A part of me hoped I would, while a deeper piece of my heart hoped I wouldn't. I'd lost a lot in that place—not as much as I'd lost in Erydia—but my boots had been on that soil when I'd heard that my brothers were dead. It had been that beach where I'd been shot, where I'd seen my friends hurt. I had no desire to relive those moments—those were wounds that were still so fresh that they ached at even the scarcest thought.

No. I didn't really want to return here.

Jaxon seemed to have similar dark thoughts, but I was too exhausted to ask about it. The night's events were slowly setting in and my body hurt in strange places. My joints cried out if I moved too quickly and my palms were skinned, my knuckles on both hands scraped raw. My knee was also skinned deeply—deep enough that there was a faint trace of blood my uniform from where it had bled through.

Beyond those physical aches, I was emotionally drained. The fact that I hadn't slept the night before was beginning to become apparent. As the mess hall cleared out and the noise level died down, it was an effort to keep my eyes open.

I had no bunk to go to, no bed to crawl into and rest. So, I tried to drown my exhaustion with caffeine. The coffee was dark and bitter, but I drank it anyway—too tired to go in search of cream or sugar.

At some point, someone called Jaxon's name and asked for his help. He seemed tired too, the lines of his face deeper and the shining of his eyes too pronounced in the bright sunlight of the morning. He sighed and stood, muttering a quiet, "I'll check in on you in a bit. Try to rest," before he was gone.

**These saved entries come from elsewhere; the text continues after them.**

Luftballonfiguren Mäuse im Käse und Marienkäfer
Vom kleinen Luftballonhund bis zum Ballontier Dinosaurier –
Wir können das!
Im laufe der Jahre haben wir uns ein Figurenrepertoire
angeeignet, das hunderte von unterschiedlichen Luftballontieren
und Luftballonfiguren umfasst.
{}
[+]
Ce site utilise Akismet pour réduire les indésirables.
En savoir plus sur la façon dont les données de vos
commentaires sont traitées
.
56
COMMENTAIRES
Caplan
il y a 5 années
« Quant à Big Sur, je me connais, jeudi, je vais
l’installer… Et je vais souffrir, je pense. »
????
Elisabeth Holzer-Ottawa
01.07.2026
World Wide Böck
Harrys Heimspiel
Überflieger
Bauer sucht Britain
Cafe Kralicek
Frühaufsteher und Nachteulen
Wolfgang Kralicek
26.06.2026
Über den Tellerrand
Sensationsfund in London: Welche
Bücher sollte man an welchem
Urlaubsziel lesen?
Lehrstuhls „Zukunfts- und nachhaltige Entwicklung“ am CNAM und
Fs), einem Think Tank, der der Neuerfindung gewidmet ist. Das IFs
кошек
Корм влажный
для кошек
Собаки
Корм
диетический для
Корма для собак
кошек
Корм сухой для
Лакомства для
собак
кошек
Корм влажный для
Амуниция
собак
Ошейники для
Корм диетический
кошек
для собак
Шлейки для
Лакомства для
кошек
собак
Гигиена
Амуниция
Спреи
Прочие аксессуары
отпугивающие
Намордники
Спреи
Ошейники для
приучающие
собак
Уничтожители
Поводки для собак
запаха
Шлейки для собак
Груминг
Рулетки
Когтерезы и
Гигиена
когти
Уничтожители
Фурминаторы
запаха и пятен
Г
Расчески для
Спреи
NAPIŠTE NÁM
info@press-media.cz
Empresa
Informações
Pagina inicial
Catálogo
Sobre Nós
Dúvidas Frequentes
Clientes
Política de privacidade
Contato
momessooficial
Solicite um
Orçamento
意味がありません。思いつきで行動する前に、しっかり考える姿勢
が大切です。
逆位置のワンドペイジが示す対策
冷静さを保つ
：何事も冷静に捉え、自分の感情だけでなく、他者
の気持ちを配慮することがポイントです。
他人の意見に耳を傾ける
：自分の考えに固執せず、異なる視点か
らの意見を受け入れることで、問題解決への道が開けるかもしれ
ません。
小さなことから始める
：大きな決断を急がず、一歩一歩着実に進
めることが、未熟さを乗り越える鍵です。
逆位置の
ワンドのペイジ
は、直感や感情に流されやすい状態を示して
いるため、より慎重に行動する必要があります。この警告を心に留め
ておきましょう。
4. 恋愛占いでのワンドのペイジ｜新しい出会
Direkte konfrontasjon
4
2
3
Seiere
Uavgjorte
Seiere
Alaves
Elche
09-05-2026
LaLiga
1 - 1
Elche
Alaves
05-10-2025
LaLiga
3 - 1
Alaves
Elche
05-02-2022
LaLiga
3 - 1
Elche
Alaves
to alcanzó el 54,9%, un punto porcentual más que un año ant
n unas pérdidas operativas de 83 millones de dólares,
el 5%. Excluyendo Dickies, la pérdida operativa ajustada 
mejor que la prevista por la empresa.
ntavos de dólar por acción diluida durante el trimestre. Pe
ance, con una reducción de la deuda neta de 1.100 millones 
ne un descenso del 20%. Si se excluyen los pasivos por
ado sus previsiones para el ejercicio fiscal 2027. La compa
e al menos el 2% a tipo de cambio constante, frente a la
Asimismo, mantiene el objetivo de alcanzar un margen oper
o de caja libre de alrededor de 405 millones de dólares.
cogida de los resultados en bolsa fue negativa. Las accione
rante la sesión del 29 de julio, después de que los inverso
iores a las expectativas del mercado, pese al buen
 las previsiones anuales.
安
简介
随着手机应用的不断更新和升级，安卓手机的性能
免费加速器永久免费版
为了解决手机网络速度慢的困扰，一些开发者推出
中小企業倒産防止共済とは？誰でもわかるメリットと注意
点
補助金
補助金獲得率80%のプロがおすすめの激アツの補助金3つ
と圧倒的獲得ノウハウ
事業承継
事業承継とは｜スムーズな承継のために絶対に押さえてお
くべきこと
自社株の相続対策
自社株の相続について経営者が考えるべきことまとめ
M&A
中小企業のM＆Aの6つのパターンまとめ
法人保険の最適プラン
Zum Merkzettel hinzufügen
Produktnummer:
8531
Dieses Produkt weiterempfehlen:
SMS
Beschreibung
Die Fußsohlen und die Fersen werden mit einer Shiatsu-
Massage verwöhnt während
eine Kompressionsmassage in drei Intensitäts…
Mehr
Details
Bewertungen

Unsure what to do, I stayed at the table. It was quieter now. Only a few people sat scattered at nearby tables; their conversation hushed. Safe. I felt safe for the first time in hours.

And so, it was easy to curl into the chair and lean against the wall. The glass of the window was warm against my skin and the low rumble of the ship told me I was moving closer and closer to home—closer and closer to Kai.

And with that thought at the forefront of my mind, I couldn't keep myself awake for even a second longer. Not after such a strange night. Not with such a strange future lingering just out of my peripheral. I was just too tired.

***

"Damn it, Benson." Something hit the table in front of me and I startled awake, nearly falling from my chair as I blinked past the bright sunlight.

I sputtered, unable to get words to form. "What—?"

Heidi was leaning across the table towards me, both of her hands planted atop it, those green eyes sharp with anger. "Why the hell are you here?"